SOURCE EXTRACT:
%%

Puerto Rican officials on Tuesday welcomed a study by Harvard University researchers that estimates nearly 5,000 people were killed on the island during and in the aftermath of Hurricane Maria last year — a death toll more than 70 times greater than the official count of 64.
Researchers from the Harvard T.H. Chan School of Public Health examined direct and indirect deaths caused by the 2017 hurricane and found that an additional 4,645 people died between when the hurricane made landfall in Puerto Rico on Sept. 20 and Dec. 31. The researchers believe the actual number to about 5,000.
“We have always expected the number to be higher than what was previously reported,” Carlos R. Mercader, executive director of the Puerto Rico Federal Affairs Administration, said Tuesday in a statement.
The Harvard study was published Tuesday in the New England Journal of Medicine. Puerto Rican officials said they are waiting for their own research to be published by George Washington University on official death estimates.

%%

REQUIRED WORK: Continue the article on the Hurricane Maria death toll from the point where it stops. The data that comes next is separate material and has no connection to the article on the Hurricane Maria death toll.

GIVEN DATA:
%%

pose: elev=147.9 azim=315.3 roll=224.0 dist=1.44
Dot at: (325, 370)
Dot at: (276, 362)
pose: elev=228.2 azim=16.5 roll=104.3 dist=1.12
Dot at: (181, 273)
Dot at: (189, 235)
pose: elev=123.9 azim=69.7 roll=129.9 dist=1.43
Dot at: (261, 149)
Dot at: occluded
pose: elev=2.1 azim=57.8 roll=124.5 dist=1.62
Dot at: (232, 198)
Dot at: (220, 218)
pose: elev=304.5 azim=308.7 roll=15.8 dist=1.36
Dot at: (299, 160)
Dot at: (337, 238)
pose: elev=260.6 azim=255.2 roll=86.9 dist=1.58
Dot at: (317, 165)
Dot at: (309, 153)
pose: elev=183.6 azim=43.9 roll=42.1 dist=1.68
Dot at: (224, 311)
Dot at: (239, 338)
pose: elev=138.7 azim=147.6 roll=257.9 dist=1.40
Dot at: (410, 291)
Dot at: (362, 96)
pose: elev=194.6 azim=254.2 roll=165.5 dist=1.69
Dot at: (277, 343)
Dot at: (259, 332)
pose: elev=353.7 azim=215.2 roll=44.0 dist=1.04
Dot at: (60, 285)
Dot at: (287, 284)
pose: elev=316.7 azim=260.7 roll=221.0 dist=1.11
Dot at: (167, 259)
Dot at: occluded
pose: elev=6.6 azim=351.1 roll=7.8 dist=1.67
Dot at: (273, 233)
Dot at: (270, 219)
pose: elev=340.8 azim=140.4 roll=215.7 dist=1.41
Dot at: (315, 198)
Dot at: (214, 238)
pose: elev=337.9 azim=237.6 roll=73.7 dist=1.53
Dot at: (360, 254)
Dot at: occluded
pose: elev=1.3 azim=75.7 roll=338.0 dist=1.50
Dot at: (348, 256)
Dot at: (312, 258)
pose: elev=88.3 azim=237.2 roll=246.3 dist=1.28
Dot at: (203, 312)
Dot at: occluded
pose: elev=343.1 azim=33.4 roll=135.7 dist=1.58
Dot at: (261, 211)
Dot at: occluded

%%

EXPECTED ANSWER:
“Both studies will help us better prepare for future natural disasters and prevent lives from being lost,” Mr. Mercader said in his statement.
The 2018 Atlantic hurricane season officially starts Friday, and powerful storms already have wrought destruction on communities on the East Coast.
The Harvard study’s estimate would make Hurricane Maria one of the deadliest natural disasters to strike the U.S.
The researchers surveyed a random selection of 3,299 households across Puerto Rico and asked respondents about displacement, infrastructure loss and causes of death. Using statistical analysis, they calculated the likely number of deaths that occurred and compared it with the rate of death in the year previous.
There were 62 percent more deaths between Sept. 20 and Dec. 31, 2017, than the same period in 2016.
Interruption of medical services was the greatest contributor to the high death count, the researchers wrote, with hospitals paralyzed from loss of electricity and damage sustained from the storm. In homes, people couldn’t refrigerate medications or power necessary medical devices.
Other independent analyses in the weeks following Maria also contradicted official government statistics, putting the number somewhere above 1,000 deaths.
Dr. Jorge Rosado, a licensed pediatrician in Puerto Rico, said that health workers on the island “we were all doubtful” of the official death toll. He was not involved in the Harvard study.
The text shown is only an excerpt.